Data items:
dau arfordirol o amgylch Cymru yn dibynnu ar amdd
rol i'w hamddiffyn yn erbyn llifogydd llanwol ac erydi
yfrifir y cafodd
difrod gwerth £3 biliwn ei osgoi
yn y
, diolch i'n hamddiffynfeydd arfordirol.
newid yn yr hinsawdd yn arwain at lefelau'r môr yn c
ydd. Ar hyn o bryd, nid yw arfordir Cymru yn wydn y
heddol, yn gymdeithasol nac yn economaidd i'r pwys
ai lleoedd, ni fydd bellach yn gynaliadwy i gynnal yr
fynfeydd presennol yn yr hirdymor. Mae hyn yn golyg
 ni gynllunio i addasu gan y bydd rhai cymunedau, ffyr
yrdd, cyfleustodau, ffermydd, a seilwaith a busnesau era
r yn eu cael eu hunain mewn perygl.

• **PROBLEM REQUIREMENTS**
Change "hinsawdd" to "tywydd" in the data items from the start through the line containing "ni gynllunio i", and give those lines with nothing else altered.

• **TASK ANSWER**
dau arfordirol o amgylch Cymru yn dibynnu ar amdd
rol i'w hamddiffyn yn erbyn llifogydd llanwol ac erydi
yfrifir y cafodd
difrod gwerth £3 biliwn ei osgoi
yn y
, diolch i'n hamddiffynfeydd arfordirol.
newid yn yr tywydd yn arwain at lefelau'r môr yn c
ydd. Ar hyn o bryd, nid yw arfordir Cymru yn wydn y
heddol, yn gymdeithasol nac yn economaidd i'r pwys
ai lleoedd, ni fydd bellach yn gynaliadwy i gynnal yr
fynfeydd presennol yn yr hirdymor. Mae hyn yn golyg
 ni gynllunio i addasu gan y bydd rhai cymunedau, ffyr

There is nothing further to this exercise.